The hunt for gravitational waves is one of the greatest adventures of modern physics. Worldwide, hundreds of scientists using cutting-edge technology are working toward a common goal: to detect gravitational waves, and in a second step, to open up the field of gravitational wave astronomy. For this, they've built two kinds of detectors.

The so-called resonant detectors utilize the action of gravitational waves on a solid body, for instance, a meter-long metal cylinder. Gravitational waves should make such a cylinder vibrate, and under the right conditions, it should be possible to measure these vibrations. Currently, resonant detectors in the US, Italy, Australia and the Netherlands are listening for gravitational waves.

More promising, in the eyes of most researchers, are the so-called interferometric detectors. They contain freely suspended test masses. If a gravitational wave passes by, it should affect laser light going back and forth between the test masses ever so slightly. An example of such a detector is GEO 600 near Hannover in Germany, shown in the following photograph:


GEO 600 von oben
[Image © Harald Lück, Univ. Hannover/AEI]

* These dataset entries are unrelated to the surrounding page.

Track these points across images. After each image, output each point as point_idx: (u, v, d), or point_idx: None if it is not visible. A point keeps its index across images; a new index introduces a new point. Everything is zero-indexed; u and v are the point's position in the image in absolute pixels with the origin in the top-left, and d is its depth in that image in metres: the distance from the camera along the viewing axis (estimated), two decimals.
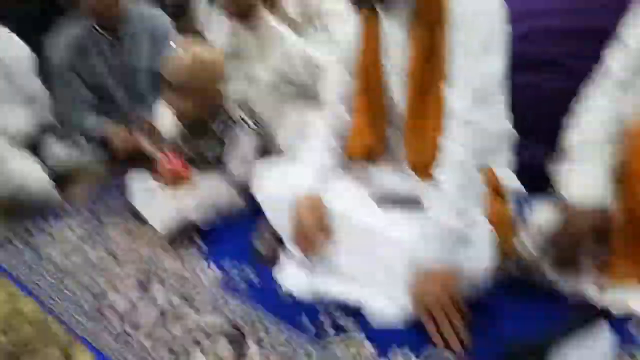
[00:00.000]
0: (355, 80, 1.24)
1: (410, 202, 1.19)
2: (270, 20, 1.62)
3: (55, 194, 1.88)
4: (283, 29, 1.63)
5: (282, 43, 1.62)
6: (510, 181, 1.24)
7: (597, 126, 1.08)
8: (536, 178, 1.24)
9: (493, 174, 1.19)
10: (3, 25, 2.21)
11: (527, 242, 1.11)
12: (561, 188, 1.10)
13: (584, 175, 1.06)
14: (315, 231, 1.15)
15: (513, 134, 1.25)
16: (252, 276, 1.29)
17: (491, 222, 1.10)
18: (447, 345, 0.97)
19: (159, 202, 1.56)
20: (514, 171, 1.27)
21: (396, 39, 1.14)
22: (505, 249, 1.17)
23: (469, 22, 1.04)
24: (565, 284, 1.06)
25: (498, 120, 1.08)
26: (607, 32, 1.13)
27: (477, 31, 1.03)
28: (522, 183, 1.28)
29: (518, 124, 1.26)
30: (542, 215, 1.12)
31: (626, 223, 1.02)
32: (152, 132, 1.60)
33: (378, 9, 1.14)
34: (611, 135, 1.07)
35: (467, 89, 1.04)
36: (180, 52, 1.49)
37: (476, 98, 1.04)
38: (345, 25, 1.26)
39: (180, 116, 1.56)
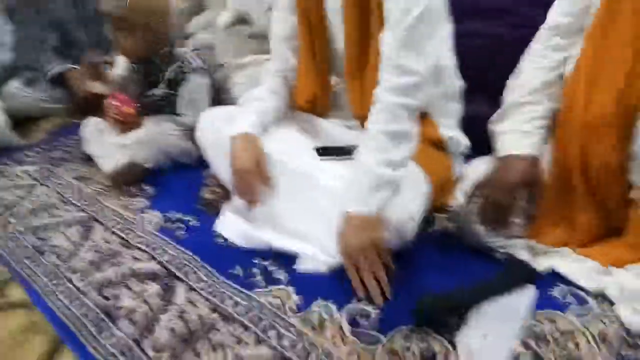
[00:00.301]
0: (298, 20, 1.19)
1: (350, 153, 1.18)
2: None
3: (11, 134, 1.86)
4: None
5: None
6: (454, 133, 1.22)
7: (533, 79, 1.05)
8: (483, 134, 1.22)
9: (432, 122, 1.17)
10: None
11: (461, 196, 1.10)
12: (496, 145, 1.08)
13: (517, 131, 1.04)
14: (250, 171, 1.13)
15: (460, 84, 1.22)
16: (193, 223, 1.29)
17: (427, 172, 1.10)
18: (369, 297, 0.98)
19: (108, 144, 1.54)
20: (461, 124, 1.26)
21: None
22: (440, 202, 1.17)
23: None
24: (493, 239, 1.06)
25: (429, 63, 1.03)
26: None
27: None
28: (470, 138, 1.27)
29: (468, 74, 1.23)
30: (478, 170, 1.11)
31: (555, 177, 1.02)
32: (97, 73, 1.55)
33: None
34: (548, 84, 1.04)
35: (398, 28, 0.99)
36: None
37: (404, 39, 0.99)
38: None
39: (125, 54, 1.51)
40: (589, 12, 0.99)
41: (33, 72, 2.05)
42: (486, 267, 1.03)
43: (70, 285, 1.11)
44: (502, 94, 1.14)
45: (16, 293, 1.12)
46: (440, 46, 1.10)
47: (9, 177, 1.63)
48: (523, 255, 1.03)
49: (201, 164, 1.51)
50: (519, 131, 1.05)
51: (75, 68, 1.97)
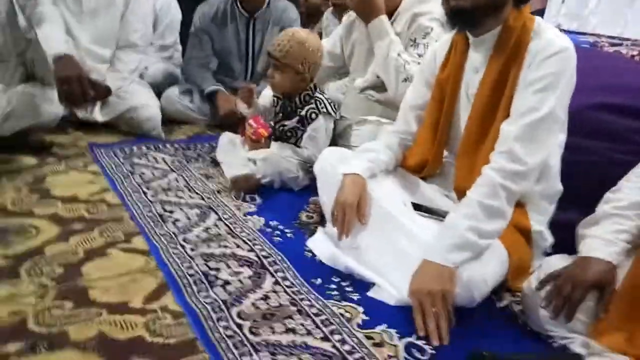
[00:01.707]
0: (431, 94, 1.39)
1: (443, 217, 1.32)
2: (386, 23, 1.80)
3: (160, 129, 2.22)
4: (395, 37, 1.80)
5: (388, 45, 1.78)
6: (543, 229, 1.32)
7: (630, 197, 1.14)
8: (568, 240, 1.30)
9: (525, 214, 1.29)
10: None
11: (534, 282, 1.18)
12: (580, 246, 1.17)
13: (602, 238, 1.13)
14: (351, 205, 1.30)
15: (560, 188, 1.33)
16: (289, 234, 1.48)
17: (508, 253, 1.20)
18: (427, 336, 1.08)
19: (236, 155, 1.82)
20: (551, 224, 1.35)
21: (476, 65, 1.28)
22: (514, 285, 1.26)
23: (542, 62, 1.16)
24: (555, 328, 1.12)
25: (538, 159, 1.17)
26: None
27: (544, 72, 1.15)
28: (556, 240, 1.35)
29: (570, 183, 1.34)
30: (555, 264, 1.19)
31: (628, 291, 1.07)
32: (250, 98, 1.85)
33: (469, 35, 1.29)
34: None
35: (520, 121, 1.16)
36: (285, 31, 1.75)
37: (523, 132, 1.15)
38: (437, 43, 1.43)
39: (274, 87, 1.81)
40: None
41: (192, 84, 2.46)
42: (540, 350, 1.10)
43: (183, 251, 1.34)
44: (594, 208, 1.23)
45: (140, 243, 1.37)
46: (552, 149, 1.24)
47: (149, 159, 1.96)
48: (579, 350, 1.08)
49: (304, 191, 1.74)
50: (604, 238, 1.14)
51: (223, 91, 2.35)
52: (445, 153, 1.46)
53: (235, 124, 2.14)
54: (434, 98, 1.38)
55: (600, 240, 1.14)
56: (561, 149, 1.30)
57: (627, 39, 2.08)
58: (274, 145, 1.82)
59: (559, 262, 1.21)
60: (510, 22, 1.21)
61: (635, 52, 1.70)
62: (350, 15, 2.02)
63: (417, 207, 1.37)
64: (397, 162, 1.49)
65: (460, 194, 1.32)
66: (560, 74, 1.16)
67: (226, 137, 1.95)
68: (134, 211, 1.52)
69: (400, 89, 1.74)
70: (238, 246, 1.38)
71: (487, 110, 1.24)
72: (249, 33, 2.46)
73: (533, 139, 1.16)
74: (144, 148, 2.06)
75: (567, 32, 2.71)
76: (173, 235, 1.41)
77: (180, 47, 2.82)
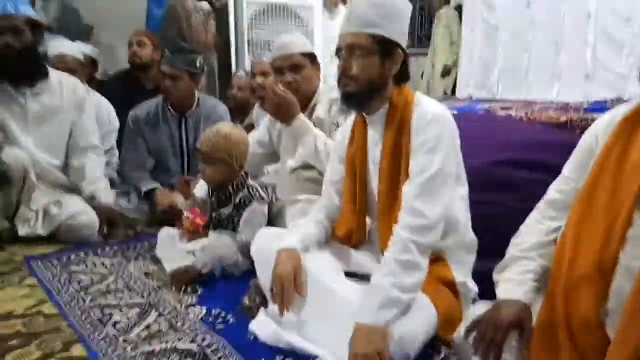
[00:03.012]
0: (344, 169, 1.53)
1: None
2: (306, 121, 1.95)
3: (96, 232, 2.23)
4: (316, 130, 1.95)
5: (314, 140, 1.92)
6: (466, 280, 1.43)
7: (530, 239, 1.28)
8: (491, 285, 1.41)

The test masses are located in the lab hut in the foreground and at the end of each 600-meter-long arm. In the picture, one arm runs straight back to the left, and the other runs to the right. A vacuum system ensures that the laser light can run from test mass to test mass undisturbed. Currently, the largest interferometers (with arm-lengths of 4 kilometers each) are part of the Laser Interferometer Gravitational-Wave Observatory LIGO in the US.